Cicely Tyson
“The book is beautiful from beginning to end. . . . She was a pioneer in her field of acting, modeling, and portraying her people in a positive light.”
Cicely Tyson is a big, beautiful book. The colors are bold, the art is bright and sometimes three dimensional, with bits of fabric as embellishments. The book has 28 named unrhyming poems, explaining how a girl from Harlem, her parents from a Caribbean island, could grow up to be a movie star. Cicely was the first girl in her family of five. She was a bright light in the family, born “in the 1920s,” the name of the first poem.
“Take care of that baby,” the stranger said. She’s going to make you very proud one day. Cicely’s momma held onto those words. Tucked them in her heart for safekeeping. Her baby girl was destined to impact the world.”
Some of the poems end with lyrics from a church song, including “This Little Light of Mine” and “Down by the River.”
At the West Indian outdoor market in New York City, her mom gossiped with the other mothers. They thought that Cicely “was so shy, surely she would not grow up to do big, big things. But Cicely knew she wasn’t shy. She was quiet.”
One Sunday in church Cicely sang a song as a young girl, and everybody loved it. The poems are loosely ordered to follow a timeline, but sometimes they veer off track a bit. From singing in church we go to the prejudices against blacks in the 1930s to the 1950s. Then, in the next poem, Cicely is nine years old (which would be 1933), the year her parents separated. Then her mom takes her to a movie theater for the first time when she’s 11, She takes piano lessons when she is 12, playing the organ by 15. She learns how to do her hair and her friends’ hair. The poem “Purpose” is a good one, as Cicely and her mom think of all the things she is good at, and what she could do with her life. A stranger suggests she should be a model, and Cicely tries that out. Then a movie director meets her in a department store and asks her to be in a movie.

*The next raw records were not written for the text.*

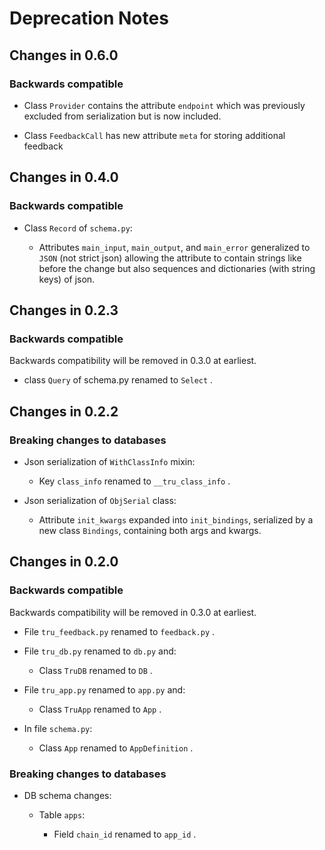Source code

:# Deprecation Notes


## Changes in 0.6.0

### Backwards compatible

- Class `Provider` contains the attribute `endpoint` which was previously
  excluded from serialization but is now included.


- Class `FeedbackCall` has new attribute `meta` for storing additional feedback

## Changes in 0.4.0

### Backwards compatible

- Class `Record` of `schema.py`:

    - Attributes `main_input`, `main_output`, and `main_error` generalized to
      `JSON` (not strict json) allowing the attribute to contain strings like
      before the change but also sequences and dictionaries (with string keys)
      of json.

## Changes in 0.2.3

### Backwards compatible

Backwards compatibility will be removed in 0.3.0 at earliest.

- class `Query` of schema.py renamed to `Select` .

## Changes in 0.2.2

### Breaking changes to databases

- Json serialization of `WithClassInfo` mixin:
    - Key `class_info` renamed to `__tru_class_info` .

- Json serialization of `ObjSerial` class:
    - Attribute `init_kwargs` expanded into `init_bindings`, serialized by a new
      class `Bindings`, containing both args and kwargs.

## Changes in 0.2.0

### Backwards compatible

Backwards compatibility will be removed in 0.3.0 at earliest.

- File `tru_feedback.py` renamed to `feedback.py` .

- File `tru_db.py` renamed to `db.py` and:
    - Class `TruDB` renamed to `DB` .

- File `tru_app.py` renamed to `app.py` and:
    - Class `TruApp` renamed to `App` .

- In file `schema.py`:
    - Class `App` renamed to `AppDefinition` .

### Breaking changes to databases

- DB schema changes:

    - Table `apps`: 

        - Field `chain_id` renamed to `app_id` .
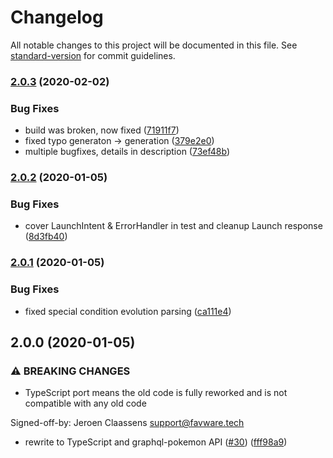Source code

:# Changelog

All notable changes to this project will be documented in this file. See [standard-version](https://github.com/conventional-changelog/standard-version) for commit guidelines.

### [2.0.3](https://github.com/favware/dexa/compare/v2.0.2...v2.0.3) (2020-02-02)

### Bug Fixes

- build was broken, now fixed ([71911f7](https://github.com/favware/dexa/commit/71911f7e2134d75af5b4d90e65c3ab48ba544d10))
- fixed typo generaton -> generation ([379e2e0](https://github.com/favware/dexa/commit/379e2e05876f2dfa613c4317853495eb26fa0186))
- multiple bugfixes, details in description ([73ef48b](https://github.com/favware/dexa/commit/73ef48bccfb5751d7b67d59c221ee4150c8719bc))

### [2.0.2](https://github.com/favware/dexa/compare/v2.0.1...v2.0.2) (2020-01-05)

### Bug Fixes

- cover LaunchIntent & ErrorHandler in test and cleanup Launch response ([8d3fb40](https://github.com/favware/dexa/commit/8d3fb40955ac1d4cbb1128869902796260946f9a))

### [2.0.1](https://github.com/favware/dexa/compare/v2.0.0...v2.0.1) (2020-01-05)

### Bug Fixes

- fixed special condition evolution parsing ([ca111e4](https://github.com/favware/dexa/commit/ca111e4e6ccc66cf26fc12d592aa33e158ae8263))

## 2.0.0 (2020-01-05)

### ⚠ BREAKING CHANGES

- TypeScript port means the old code is fully reworked and is not compatible with any old code

Signed-off-by: Jeroen Claassens <support@favware.tech>

- rewrite to TypeScript and graphql-pokemon API ([#30](https://github.com/favware/dexa/issues/30)) ([fff98a9](https://github.com/favware/dexa/commit/fff98a9478b2da2d4d624225fa538719bb137a0c))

Cicley moved out of her mom’s house since her mother didn’t approve of her becoming an actress. But Cicely preformed two years later in Harlem and her mother came and raved about it. The next poem, “1960s–1980s” is another poem about being Black. “Black is Motown records spinning and spinning, rejoicing and mourning, mourning and rejoicing.”
Then Cicely is in a TV show where she wears her hair natural instead of like the white women. She had a barber cut it short, short, short. She only accepted roles that “showed the dignity and humanity of Black people. She refused to portray negative Black characters.”

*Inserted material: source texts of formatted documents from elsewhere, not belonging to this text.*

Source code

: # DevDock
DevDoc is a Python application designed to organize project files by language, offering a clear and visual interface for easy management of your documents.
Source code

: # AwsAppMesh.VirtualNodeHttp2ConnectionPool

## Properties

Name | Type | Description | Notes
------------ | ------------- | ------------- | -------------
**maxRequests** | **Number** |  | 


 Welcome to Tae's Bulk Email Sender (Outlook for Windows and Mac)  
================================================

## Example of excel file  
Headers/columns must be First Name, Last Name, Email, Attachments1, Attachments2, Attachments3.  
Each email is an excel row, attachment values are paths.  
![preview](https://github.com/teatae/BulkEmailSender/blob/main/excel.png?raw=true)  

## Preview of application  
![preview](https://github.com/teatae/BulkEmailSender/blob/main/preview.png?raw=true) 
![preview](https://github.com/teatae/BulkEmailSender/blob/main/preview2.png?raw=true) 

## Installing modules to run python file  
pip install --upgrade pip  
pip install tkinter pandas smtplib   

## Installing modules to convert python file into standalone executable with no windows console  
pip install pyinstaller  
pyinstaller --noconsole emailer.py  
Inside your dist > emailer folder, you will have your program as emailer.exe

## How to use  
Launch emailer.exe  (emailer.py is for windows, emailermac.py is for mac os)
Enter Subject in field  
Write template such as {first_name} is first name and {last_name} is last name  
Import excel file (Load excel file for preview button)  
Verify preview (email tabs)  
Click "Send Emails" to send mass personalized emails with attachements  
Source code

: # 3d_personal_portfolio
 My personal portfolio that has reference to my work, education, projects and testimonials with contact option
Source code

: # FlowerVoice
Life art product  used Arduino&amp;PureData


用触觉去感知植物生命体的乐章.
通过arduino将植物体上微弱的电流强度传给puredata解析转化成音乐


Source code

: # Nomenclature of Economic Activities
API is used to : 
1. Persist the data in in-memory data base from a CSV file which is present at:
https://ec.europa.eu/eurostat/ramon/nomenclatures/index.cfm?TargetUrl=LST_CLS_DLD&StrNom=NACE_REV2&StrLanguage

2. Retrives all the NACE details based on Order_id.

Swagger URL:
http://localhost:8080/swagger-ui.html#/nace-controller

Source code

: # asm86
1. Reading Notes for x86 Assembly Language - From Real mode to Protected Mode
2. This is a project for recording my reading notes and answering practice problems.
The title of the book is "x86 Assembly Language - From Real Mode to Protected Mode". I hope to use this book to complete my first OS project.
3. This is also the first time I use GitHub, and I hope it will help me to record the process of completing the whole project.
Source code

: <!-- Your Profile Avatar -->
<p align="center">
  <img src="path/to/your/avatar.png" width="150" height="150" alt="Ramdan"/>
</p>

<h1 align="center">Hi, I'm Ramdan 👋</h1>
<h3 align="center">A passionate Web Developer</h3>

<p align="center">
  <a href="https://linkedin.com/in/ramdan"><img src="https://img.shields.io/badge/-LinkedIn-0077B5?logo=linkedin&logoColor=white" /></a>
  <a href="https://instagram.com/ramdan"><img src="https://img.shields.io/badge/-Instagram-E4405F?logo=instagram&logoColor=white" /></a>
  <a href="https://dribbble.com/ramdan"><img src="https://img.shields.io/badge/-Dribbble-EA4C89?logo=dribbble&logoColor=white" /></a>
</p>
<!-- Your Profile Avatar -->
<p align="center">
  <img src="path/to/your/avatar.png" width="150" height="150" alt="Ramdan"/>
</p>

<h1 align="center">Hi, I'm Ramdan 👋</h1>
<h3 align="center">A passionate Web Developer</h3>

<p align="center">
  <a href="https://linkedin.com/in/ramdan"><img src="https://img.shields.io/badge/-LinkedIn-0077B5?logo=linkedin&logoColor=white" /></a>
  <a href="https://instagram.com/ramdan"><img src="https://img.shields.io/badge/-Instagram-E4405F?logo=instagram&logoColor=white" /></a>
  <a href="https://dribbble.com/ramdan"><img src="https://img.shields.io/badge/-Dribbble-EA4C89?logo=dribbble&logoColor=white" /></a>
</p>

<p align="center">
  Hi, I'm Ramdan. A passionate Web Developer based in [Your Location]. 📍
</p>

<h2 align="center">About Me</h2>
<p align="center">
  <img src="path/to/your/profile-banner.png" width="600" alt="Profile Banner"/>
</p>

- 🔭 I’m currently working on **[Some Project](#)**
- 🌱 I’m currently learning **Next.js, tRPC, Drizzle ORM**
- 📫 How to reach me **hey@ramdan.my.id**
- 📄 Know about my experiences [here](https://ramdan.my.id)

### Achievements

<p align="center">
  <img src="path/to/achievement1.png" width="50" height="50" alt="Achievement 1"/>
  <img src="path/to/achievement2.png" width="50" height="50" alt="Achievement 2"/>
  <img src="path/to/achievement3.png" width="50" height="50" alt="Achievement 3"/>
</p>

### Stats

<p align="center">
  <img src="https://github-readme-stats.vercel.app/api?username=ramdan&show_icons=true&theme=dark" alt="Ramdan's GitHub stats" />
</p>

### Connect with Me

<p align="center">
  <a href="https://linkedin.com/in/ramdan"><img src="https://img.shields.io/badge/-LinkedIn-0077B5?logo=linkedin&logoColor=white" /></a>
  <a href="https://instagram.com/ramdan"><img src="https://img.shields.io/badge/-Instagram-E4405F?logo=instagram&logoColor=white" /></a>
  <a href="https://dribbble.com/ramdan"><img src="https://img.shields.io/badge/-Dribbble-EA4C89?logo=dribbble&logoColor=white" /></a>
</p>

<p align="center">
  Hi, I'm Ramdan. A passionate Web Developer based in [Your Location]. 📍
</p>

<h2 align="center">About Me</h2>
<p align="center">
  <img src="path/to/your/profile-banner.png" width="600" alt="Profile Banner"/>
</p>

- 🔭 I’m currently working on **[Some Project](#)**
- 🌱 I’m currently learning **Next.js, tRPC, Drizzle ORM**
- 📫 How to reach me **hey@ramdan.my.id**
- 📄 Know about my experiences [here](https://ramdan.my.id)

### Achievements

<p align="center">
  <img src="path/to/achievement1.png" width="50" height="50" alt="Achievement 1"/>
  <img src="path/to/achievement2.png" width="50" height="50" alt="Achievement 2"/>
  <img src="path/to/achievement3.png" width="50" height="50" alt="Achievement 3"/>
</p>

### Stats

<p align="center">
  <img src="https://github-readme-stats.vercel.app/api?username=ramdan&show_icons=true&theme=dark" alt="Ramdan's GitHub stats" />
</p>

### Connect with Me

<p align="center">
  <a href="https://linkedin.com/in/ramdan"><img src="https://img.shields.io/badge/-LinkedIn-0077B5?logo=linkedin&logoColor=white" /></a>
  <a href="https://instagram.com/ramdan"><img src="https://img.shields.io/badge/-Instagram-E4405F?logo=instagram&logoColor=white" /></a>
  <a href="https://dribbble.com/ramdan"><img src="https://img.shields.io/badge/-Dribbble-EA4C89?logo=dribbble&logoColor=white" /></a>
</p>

Cicely won lots of awards (shown on the Timeline in the back of the book). One double-page spread shows Obama tying on her the Presidential Medal of Freedom.
The book is beautiful from beginning to end, but most children don’t have a clue who Cicely Tyson was, and some parents won’t, either. She was a pioneer in her field of acting, modeling, and portraying her people in a positive light. Every school classroom would benefit from having a copy on its bookshelf.